━━ Material for the task ━━

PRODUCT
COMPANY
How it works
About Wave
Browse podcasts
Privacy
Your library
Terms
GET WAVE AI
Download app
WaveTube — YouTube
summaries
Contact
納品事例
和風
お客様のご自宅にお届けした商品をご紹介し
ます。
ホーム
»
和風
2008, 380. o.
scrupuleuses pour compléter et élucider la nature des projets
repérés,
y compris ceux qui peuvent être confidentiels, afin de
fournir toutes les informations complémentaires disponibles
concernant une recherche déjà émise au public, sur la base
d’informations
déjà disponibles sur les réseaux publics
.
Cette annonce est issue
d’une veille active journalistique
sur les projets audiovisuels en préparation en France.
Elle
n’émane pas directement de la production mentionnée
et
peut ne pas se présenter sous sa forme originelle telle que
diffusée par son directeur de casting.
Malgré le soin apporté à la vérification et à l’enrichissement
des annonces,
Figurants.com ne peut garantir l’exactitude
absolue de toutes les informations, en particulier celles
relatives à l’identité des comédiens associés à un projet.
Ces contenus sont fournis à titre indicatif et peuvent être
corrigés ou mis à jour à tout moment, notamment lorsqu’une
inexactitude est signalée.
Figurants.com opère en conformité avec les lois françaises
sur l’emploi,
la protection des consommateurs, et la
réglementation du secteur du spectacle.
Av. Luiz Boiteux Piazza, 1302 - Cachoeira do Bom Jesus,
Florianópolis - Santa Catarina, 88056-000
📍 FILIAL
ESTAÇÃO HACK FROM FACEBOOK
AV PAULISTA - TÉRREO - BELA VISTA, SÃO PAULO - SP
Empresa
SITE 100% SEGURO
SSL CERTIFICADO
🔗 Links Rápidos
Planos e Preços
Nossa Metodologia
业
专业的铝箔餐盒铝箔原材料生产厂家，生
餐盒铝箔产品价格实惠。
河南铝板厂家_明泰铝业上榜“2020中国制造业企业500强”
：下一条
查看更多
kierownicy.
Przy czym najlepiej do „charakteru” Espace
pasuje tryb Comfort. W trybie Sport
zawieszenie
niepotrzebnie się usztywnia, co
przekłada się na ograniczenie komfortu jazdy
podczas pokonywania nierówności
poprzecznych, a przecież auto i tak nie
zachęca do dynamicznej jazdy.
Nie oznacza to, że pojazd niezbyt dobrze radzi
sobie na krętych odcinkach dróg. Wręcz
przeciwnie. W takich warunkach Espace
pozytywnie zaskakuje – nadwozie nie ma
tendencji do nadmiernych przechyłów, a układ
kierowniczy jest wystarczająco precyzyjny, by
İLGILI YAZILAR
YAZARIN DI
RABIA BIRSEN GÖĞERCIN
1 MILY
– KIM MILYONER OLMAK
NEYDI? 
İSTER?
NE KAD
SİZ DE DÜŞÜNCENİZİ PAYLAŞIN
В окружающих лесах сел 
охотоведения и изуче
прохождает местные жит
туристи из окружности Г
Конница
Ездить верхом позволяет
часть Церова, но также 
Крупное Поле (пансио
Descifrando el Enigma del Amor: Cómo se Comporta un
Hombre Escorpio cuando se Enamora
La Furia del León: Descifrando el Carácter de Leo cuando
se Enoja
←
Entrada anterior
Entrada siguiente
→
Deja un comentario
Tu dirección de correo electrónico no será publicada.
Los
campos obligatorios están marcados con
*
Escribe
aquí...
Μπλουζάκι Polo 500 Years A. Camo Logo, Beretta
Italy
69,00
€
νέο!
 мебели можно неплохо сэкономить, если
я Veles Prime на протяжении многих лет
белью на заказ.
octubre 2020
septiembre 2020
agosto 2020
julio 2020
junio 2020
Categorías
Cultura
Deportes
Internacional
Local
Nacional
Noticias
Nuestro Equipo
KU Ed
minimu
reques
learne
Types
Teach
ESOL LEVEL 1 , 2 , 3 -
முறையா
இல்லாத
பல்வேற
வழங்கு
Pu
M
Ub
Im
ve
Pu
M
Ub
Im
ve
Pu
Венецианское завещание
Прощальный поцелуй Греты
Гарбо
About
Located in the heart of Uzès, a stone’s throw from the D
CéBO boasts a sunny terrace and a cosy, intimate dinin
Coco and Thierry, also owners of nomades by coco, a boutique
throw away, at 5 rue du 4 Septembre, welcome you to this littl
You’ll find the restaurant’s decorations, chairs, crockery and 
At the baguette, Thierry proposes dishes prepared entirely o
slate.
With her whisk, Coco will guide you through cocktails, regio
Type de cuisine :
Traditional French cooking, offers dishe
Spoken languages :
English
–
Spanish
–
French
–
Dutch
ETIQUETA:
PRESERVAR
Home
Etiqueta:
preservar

━━━

* _Exercise brief_: In full and without change, transcribe every line of the records above.

* _Output of the task_:
PRODUCT
COMPANY
How it works
About Wave
Browse podcasts
Privacy
Your library
Terms
GET WAVE AI
Download app
WaveTube — YouTube
summaries
Contact
納品事例
和風
お客様のご自宅にお届けした商品をご紹介し
ます。
ホーム
»
和風
2008, 380. o.
scrupuleuses pour compléter et élucider la nature des projets
repérés,
y compris ceux qui peuvent être confidentiels, afin de
fournir toutes les informations complémentaires disponibles
concernant une recherche déjà émise au public, sur la base
d’informations
déjà disponibles sur les réseaux publics
.
Cette annonce est issue
d’une veille active journalistique
sur les projets audiovisuels en préparation en France.
Elle
n’émane pas directement de la production mentionnée
et
peut ne pas se présenter sous sa forme originelle telle que
diffusée par son directeur de casting.
Malgré le soin apporté à la vérification et à l’enrichissement
des annonces,
Figurants.com ne peut garantir l’exactitude
absolue de toutes les informations, en particulier celles
relatives à l’identité des comédiens associés à un projet.
Ces contenus sont fournis à titre indicatif et peuvent être
corrigés ou mis à jour à tout moment, notamment lorsqu’une
inexactitude est signalée.
Figurants.com opère en conformité avec les lois françaises
sur l’emploi,
la protection des consommateurs, et la
réglementation du secteur du spectacle.
Av. Luiz Boiteux Piazza, 1302 - Cachoeira do Bom Jesus,
Florianópolis - Santa Catarina, 88056-000
📍 FILIAL
ESTAÇÃO HACK FROM FACEBOOK
AV PAULISTA - TÉRREO - BELA VISTA, SÃO PAULO - SP
Empresa
SITE 100% SEGURO
SSL CERTIFICADO
🔗 Links Rápidos
Planos e Preços
Nossa Metodologia
业
专业的铝箔餐盒铝箔原材料生产厂家，生
餐盒铝箔产品价格实惠。
河南铝板厂家_明泰铝业上榜“2020中国制造业企业500强”
：下一条
查看更多
kierownicy.
Przy czym najlepiej do „charakteru” Espace
pasuje tryb Comfort. W trybie Sport
zawieszenie
niepotrzebnie się usztywnia, co
przekłada się na ograniczenie komfortu jazdy
podczas pokonywania nierówności
poprzecznych, a przecież auto i tak nie
zachęca do dynamicznej jazdy.
Nie oznacza to, że pojazd niezbyt dobrze radzi
sobie na krętych odcinkach dróg. Wręcz
przeciwnie. W takich warunkach Espace
pozytywnie zaskakuje – nadwozie nie ma
tendencji do nadmiernych przechyłów, a układ
kierowniczy jest wystarczająco precyzyjny, by
İLGILI YAZILAR
YAZARIN DI
RABIA BIRSEN GÖĞERCIN
1 MILY
– KIM MILYONER OLMAK
NEYDI? 
İSTER?
NE KAD
SİZ DE DÜŞÜNCENİZİ PAYLAŞIN
В окружающих лесах сел 
охотоведения и изуче
прохождает местные жит
туристи из окружности Г
Конница
Ездить верхом позволяет
часть Церова, но также 
Крупное Поле (пансио
Descifrando el Enigma del Amor: Cómo se Comporta un
Hombre Escorpio cuando se Enamora
La Furia del León: Descifrando el Carácter de Leo cuando
se Enoja
←
Entrada anterior
Entrada siguiente
→
Deja un comentario
Tu dirección de correo electrónico no será publicada.
Los
campos obligatorios están marcados con
*
Escribe
aquí...
Μπλουζάκι Polo 500 Years A. Camo Logo, Beretta
Italy
69,00
€
νέο!
 мебели можно неплохо сэкономить, если
я Veles Prime на протяжении многих лет
белью на заказ.
octubre 2020
septiembre 2020
agosto 2020
julio 2020
junio 2020
Categorías
Cultura
Deportes
Internacional
Local
Nacional
Noticias
Nuestro Equipo
KU Ed
minimu
reques
learne
Types
Teach
ESOL LEVEL 1 , 2 , 3 -
முறையா
இல்லாத
பல்வேற
வழங்கு
Pu
M
Ub
Im
ve
Pu
M
Ub
Im
ve
Pu
Венецианское завещание
Прощальный поцелуй Греты
Гарбо
About
Located in the heart of Uzès, a stone’s throw from the D
CéBO boasts a sunny terrace and a cosy, intimate dinin
Coco and Thierry, also owners of nomades by coco, a boutique
throw away, at 5 rue du 4 Septembre, welcome you to this littl
You’ll find the restaurant’s decorations, chairs, crockery and 
At the baguette, Thierry proposes dishes prepared entirely o
slate.
With her whisk, Coco will guide you through cocktails, regio
Type de cuisine :
Traditional French cooking, offers dishe
Spoken languages :
English
–
Spanish
–
French
–
Dutch
ETIQUETA:
PRESERVAR
Home
Etiqueta:
preservar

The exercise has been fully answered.